There are no extras, but this is a great introductory set to the show and is highly recommended.

 

 

Finally we have David Morrissey as Detective Tom Thorne in two three-episode mysteries.  Thorne: Sleepyhead/Scaredycat (2010) offers intelligently written characters, well thought out situations and a show that is not just another police procedural, but actually has good casting, convincing set-ups and some real edge missing from most of its U.S. and U.K. counterparts.  The first story is about a medical criminal abducting and experimenting with women in bizarre ways, while the second tale has a psychopath on the loose who may have an equally ill friend or two.
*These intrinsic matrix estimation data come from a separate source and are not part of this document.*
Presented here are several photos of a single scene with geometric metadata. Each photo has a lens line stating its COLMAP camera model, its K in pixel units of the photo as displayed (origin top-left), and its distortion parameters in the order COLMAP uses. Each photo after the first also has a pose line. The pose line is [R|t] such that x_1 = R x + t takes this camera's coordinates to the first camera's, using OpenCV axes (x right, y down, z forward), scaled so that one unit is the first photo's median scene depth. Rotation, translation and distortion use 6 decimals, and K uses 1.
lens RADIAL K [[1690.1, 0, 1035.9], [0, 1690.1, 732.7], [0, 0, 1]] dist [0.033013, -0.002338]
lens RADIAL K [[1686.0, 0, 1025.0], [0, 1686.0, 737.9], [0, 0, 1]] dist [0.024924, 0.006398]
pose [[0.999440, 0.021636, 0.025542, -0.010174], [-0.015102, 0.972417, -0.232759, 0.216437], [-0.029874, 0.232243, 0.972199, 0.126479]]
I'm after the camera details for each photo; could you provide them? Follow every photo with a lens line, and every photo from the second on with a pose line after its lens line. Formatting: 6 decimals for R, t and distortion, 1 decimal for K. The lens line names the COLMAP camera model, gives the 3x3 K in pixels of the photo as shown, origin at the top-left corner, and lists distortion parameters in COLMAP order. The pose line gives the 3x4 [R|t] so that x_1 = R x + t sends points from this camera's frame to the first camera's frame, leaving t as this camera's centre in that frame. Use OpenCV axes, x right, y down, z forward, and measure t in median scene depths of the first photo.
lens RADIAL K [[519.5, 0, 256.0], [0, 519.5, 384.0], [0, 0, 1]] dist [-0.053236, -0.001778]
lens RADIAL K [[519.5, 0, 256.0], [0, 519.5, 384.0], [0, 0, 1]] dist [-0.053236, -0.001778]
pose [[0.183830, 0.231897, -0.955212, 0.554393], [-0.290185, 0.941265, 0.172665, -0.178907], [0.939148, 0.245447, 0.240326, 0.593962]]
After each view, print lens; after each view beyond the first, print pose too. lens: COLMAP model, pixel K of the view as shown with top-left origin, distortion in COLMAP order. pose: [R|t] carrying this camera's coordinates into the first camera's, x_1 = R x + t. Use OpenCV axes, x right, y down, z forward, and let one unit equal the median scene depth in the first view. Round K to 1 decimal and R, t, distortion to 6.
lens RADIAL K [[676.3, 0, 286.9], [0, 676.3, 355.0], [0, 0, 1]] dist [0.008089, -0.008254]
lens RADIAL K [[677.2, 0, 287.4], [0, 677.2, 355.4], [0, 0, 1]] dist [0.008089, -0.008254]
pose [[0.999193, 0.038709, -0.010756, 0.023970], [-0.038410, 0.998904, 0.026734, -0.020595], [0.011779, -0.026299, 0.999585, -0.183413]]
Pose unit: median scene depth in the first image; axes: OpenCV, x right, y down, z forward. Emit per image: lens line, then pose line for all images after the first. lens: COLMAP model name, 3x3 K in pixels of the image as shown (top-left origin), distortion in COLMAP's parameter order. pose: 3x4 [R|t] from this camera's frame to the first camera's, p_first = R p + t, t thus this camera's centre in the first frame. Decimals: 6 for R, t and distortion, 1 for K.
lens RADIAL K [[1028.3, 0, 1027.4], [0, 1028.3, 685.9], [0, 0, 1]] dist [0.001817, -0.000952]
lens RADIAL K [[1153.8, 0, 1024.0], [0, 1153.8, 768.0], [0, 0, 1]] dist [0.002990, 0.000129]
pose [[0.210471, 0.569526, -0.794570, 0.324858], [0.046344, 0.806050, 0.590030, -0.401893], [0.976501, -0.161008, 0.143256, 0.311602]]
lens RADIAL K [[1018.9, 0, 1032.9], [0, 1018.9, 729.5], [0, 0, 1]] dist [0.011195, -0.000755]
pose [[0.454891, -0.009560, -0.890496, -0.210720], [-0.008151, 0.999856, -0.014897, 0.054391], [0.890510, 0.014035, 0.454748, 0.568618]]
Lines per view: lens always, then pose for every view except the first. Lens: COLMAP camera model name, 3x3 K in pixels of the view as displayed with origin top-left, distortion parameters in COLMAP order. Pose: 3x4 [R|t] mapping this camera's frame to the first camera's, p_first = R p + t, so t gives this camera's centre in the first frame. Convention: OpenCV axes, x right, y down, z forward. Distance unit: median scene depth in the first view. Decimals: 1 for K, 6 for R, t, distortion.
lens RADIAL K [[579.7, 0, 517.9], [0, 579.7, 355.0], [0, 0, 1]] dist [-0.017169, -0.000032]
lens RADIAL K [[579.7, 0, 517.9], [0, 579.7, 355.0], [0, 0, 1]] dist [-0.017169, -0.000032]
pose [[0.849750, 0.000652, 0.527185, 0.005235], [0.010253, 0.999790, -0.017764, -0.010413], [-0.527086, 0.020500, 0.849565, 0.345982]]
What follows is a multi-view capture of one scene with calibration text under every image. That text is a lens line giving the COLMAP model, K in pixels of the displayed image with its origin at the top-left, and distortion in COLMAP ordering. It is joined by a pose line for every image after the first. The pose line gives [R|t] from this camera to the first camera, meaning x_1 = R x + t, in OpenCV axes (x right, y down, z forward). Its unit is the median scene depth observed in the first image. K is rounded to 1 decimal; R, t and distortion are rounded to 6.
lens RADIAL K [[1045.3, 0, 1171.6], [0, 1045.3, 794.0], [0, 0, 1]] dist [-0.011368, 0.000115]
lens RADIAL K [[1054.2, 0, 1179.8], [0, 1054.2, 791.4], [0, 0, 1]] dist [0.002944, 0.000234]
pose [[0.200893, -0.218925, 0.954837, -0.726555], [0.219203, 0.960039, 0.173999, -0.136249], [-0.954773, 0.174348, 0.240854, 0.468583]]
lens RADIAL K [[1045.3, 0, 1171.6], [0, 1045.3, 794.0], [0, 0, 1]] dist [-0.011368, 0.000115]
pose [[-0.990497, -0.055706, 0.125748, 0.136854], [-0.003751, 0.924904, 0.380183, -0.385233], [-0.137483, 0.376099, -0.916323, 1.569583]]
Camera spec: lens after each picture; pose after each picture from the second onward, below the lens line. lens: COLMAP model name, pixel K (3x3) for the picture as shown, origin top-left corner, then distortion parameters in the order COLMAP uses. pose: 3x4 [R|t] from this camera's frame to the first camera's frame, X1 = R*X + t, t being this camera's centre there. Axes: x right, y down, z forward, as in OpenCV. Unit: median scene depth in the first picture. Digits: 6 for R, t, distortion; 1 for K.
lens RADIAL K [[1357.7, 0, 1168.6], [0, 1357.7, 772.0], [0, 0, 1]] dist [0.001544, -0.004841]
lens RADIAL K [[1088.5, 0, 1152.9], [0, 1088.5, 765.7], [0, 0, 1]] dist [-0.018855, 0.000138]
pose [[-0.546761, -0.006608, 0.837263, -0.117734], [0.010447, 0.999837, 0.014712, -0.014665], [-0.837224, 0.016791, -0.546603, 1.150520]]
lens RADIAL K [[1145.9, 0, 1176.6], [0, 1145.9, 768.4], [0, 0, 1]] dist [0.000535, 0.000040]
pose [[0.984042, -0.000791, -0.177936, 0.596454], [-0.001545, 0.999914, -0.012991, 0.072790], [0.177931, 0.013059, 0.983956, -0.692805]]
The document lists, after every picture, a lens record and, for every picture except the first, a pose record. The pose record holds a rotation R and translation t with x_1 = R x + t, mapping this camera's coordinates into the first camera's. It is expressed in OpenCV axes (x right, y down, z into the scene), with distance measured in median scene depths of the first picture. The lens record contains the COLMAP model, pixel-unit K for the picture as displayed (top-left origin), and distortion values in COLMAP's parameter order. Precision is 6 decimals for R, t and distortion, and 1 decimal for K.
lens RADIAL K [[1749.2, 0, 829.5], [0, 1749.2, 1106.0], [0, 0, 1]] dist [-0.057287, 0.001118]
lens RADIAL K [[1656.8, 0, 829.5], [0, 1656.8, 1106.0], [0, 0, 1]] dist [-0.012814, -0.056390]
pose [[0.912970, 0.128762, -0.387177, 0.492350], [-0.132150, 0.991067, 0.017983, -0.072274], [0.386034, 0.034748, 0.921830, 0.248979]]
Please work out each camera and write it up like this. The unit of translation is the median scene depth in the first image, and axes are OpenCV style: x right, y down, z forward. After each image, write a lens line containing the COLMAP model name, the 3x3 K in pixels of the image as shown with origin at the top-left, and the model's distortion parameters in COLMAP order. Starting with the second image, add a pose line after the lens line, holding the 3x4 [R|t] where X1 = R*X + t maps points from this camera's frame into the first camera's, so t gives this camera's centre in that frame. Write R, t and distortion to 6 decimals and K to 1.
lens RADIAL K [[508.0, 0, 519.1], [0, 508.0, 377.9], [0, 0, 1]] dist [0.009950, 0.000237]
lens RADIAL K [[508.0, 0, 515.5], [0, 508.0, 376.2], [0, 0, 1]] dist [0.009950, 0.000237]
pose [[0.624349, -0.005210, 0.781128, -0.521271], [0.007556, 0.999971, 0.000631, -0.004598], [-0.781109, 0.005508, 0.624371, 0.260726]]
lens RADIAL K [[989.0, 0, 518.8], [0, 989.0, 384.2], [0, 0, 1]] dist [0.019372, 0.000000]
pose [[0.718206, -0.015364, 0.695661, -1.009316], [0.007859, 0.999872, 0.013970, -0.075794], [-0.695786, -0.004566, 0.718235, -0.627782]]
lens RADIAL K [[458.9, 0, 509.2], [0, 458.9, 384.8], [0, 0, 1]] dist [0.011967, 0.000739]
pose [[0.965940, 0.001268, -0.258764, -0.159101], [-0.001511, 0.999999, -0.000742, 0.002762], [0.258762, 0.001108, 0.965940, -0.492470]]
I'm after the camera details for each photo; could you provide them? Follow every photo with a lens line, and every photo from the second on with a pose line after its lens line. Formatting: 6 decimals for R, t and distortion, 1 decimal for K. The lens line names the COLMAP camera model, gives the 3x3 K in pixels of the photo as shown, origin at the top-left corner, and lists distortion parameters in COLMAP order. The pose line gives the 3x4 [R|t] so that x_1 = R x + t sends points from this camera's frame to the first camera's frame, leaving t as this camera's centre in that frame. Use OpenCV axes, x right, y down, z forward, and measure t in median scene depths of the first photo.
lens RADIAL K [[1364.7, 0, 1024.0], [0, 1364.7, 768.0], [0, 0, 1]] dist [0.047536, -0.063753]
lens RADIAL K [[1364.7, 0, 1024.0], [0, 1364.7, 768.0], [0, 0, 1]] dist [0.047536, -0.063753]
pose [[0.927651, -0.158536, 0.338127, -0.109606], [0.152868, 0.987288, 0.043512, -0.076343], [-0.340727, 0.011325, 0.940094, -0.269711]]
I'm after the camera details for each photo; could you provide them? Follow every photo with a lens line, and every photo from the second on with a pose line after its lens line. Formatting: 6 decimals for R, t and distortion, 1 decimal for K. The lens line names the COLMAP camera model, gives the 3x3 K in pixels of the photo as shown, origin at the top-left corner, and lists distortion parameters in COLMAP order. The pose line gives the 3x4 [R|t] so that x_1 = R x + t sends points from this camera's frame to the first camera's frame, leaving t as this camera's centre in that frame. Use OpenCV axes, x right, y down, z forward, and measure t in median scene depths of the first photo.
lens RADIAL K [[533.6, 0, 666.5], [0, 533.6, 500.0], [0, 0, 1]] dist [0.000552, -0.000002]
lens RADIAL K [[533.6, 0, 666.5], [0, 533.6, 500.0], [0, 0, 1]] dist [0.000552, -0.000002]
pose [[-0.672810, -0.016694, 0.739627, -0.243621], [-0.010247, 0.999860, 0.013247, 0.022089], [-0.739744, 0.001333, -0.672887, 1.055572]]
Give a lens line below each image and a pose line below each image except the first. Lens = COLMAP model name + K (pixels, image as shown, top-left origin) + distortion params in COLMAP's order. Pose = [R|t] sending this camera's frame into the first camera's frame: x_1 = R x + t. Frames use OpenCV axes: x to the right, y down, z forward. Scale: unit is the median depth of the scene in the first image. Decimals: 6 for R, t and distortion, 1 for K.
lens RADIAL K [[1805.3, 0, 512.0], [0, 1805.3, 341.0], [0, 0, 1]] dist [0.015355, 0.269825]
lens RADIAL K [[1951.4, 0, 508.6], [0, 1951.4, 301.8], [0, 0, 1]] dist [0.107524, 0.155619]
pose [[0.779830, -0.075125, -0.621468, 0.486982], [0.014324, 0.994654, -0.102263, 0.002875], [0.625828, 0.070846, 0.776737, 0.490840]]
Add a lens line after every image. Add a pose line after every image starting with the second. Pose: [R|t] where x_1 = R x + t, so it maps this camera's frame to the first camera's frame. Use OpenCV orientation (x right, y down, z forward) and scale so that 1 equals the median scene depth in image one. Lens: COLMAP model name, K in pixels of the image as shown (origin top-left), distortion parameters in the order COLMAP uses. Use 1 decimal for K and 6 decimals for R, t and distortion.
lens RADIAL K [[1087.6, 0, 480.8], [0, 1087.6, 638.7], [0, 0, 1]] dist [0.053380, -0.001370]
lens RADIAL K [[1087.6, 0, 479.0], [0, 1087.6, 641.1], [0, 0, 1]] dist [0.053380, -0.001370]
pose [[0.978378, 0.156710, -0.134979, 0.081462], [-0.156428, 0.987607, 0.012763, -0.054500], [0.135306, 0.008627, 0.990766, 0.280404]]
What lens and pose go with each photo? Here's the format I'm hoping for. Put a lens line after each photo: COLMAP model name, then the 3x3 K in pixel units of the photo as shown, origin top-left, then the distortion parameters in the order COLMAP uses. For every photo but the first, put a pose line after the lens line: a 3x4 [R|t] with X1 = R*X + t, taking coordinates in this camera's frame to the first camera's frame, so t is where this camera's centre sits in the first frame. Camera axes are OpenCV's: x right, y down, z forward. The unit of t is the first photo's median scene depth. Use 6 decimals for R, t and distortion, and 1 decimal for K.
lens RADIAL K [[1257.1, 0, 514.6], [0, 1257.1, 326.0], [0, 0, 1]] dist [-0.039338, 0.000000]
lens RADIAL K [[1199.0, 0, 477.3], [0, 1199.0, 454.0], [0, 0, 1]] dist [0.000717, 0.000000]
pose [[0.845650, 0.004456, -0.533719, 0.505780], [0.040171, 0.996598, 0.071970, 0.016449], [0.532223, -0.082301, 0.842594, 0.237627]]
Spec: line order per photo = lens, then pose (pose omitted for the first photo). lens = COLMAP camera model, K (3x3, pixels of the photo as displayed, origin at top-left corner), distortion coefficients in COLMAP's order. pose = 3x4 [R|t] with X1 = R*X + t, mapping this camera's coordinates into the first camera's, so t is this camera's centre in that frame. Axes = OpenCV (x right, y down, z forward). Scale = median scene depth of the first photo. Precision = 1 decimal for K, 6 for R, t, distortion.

These are not for those who cannot handle the rawness of the carnage, which a show like CSI clinicizes to make it more palatable.  Instead, this show is on the raw side and Morrissey has found one of his best roles ever.  Sandra Oh, Natascha McElhone Aidan Gillen and Eddie Marsan are among the great supporting players.  I liked the first case more than the second, but the show is more successful than most like it in recent years, so it too is worth going out of your way for.

 

A preview is the only extras.

 

 

 

The 1080p 1.33 X 1 digital High Definition image quality on the three series on Cards and 1080p 1.78 X 1 digital High Definition image transfers on Murdoch are the visual champs as expected with Cards having slight inconsistencies but nicely shot on film otherwise, while Murdoch is a recent HD production with motion blur and minor detail issues.  Neither could or would look as consistently good on DVD.

 

The anamorphically enhanced 2.20 X 1 RED One HD-shot image on Borgen, anamorphically enhanced 1.78 X 1 image on List and Thorne and black and white 1.33 X 1 image on all 20 35mm-shot Naked City episodes are on par with each other.  The new shows are all HD shoots with their share of motion blur, slight downstyling and other flaws, while Naked City can show its age and the prints have some wear, plus a few look second-generation.  However, they look really good overall.

 

The DTS-HD MA (Master Audio) 2.0 Mono lossless mix on Cards is one sonic champion with warm sound reproduction, but the surprise is that its match happens to be the aggressive, well-mixed lossy Dolby Digital 5.1 mix on Thorne which is the big sonic surprise among the six releases here. Well recorded as well, I wished it were lossless.  I bet the soundfield would be more consistent that way to.

 

The lossy Dolby Digital 5.1 on List, lossy Dolby Digital 2.0 Danish Stereo on Borgen, lossy Dolby Digital 2.0 Stereo on the Murdoch Blu-ray and lossy Dolby Digital 2.0 Mono on Naked City are right behind them with List weaker and more towards the front and center channels than it should be, Borgen and Murdoch solid performers with no palpable surrounds and Naked City not bad for its age, professionally recorded and rendered well for its time.